# Work to do
How many lines in the material below contain the string "kern"? Give only the number.

# Supplied material
Start

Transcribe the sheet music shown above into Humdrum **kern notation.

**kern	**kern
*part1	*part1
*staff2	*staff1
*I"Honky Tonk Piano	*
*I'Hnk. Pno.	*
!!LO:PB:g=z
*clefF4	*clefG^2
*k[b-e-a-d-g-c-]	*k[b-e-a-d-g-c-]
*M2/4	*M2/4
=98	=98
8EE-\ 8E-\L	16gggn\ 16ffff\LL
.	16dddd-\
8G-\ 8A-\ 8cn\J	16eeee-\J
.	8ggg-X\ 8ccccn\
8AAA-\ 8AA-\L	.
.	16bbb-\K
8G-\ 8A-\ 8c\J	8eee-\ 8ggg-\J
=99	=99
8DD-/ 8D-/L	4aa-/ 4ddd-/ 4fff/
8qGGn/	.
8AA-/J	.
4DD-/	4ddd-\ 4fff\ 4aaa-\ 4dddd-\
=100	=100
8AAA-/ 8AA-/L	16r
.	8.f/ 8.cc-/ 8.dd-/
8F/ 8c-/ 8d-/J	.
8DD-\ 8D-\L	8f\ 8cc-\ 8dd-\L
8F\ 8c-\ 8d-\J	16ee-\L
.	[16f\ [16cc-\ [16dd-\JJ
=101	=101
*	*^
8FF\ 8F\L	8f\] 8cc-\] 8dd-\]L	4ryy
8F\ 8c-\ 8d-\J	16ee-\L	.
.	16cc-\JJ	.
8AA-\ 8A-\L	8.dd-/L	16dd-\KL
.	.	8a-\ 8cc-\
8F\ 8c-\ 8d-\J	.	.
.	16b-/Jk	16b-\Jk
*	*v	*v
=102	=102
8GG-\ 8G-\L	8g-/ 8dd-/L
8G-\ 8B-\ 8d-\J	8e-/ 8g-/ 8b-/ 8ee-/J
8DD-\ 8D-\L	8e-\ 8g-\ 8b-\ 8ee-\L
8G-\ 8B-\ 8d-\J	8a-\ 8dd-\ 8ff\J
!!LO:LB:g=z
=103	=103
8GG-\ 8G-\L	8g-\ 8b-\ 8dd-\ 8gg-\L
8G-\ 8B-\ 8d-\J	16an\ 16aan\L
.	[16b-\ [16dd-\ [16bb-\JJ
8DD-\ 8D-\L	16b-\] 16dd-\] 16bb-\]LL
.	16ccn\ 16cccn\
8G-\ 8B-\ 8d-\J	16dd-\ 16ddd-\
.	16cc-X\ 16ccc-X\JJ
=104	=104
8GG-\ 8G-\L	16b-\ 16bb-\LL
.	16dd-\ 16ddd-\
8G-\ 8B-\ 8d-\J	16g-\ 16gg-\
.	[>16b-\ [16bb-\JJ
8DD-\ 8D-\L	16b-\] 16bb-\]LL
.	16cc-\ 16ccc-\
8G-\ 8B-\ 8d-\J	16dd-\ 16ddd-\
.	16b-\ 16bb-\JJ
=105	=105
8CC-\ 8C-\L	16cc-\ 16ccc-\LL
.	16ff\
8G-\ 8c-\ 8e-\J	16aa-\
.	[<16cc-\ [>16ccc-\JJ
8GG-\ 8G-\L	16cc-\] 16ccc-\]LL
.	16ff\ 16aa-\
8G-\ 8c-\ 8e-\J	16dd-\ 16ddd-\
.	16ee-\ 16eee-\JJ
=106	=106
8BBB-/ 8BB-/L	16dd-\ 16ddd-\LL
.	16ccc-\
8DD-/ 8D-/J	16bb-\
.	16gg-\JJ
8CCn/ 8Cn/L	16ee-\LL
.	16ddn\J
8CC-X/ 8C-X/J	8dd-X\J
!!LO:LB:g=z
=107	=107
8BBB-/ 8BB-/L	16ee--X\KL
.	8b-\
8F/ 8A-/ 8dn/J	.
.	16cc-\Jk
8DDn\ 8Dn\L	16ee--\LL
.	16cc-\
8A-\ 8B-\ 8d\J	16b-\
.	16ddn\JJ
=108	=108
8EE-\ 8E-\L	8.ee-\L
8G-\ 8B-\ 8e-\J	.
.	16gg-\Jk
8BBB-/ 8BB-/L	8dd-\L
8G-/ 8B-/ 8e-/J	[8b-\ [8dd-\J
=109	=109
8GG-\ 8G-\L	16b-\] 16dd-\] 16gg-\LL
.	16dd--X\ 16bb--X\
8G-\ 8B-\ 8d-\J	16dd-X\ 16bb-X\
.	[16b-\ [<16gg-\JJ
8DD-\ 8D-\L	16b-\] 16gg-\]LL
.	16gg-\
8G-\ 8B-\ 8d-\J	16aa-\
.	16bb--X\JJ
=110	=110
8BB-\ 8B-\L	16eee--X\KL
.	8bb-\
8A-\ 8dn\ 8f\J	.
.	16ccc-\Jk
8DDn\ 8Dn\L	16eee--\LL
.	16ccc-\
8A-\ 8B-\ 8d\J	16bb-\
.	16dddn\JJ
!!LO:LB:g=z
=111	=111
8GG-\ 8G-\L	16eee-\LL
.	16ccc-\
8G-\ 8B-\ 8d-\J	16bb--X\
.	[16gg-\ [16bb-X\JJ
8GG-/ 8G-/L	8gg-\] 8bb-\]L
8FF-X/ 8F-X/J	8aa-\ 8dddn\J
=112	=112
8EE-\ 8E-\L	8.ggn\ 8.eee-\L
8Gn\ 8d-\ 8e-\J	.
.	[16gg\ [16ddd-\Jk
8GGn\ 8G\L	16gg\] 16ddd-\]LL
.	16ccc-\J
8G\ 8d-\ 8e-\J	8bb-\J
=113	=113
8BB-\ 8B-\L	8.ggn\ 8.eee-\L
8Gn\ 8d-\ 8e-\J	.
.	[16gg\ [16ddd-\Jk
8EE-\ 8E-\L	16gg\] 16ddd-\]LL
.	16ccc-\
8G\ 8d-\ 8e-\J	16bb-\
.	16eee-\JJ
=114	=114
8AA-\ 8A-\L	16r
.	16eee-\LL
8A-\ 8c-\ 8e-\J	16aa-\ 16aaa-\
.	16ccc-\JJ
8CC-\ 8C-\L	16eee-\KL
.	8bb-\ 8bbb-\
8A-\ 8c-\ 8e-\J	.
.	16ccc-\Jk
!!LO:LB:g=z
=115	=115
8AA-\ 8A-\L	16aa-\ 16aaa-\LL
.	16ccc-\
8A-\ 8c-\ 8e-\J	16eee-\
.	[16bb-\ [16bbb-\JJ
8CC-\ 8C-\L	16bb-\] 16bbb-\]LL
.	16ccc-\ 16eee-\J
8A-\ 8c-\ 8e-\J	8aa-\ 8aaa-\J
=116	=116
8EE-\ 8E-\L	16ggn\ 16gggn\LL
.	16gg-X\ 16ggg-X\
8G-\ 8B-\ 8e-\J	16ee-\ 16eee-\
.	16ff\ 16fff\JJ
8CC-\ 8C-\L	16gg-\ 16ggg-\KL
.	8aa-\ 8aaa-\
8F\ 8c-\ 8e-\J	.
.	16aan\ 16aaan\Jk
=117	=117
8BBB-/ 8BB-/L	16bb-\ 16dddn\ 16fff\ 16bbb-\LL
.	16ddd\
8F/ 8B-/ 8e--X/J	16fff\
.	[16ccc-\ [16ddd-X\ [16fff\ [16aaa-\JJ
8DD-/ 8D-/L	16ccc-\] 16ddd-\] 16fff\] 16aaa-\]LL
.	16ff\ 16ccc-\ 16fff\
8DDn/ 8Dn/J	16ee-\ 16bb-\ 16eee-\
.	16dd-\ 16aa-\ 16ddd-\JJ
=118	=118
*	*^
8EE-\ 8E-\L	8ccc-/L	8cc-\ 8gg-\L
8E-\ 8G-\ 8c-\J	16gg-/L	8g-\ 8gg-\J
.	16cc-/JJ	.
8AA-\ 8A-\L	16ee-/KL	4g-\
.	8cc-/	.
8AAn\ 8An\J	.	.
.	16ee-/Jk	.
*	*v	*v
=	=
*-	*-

End

# Task output
2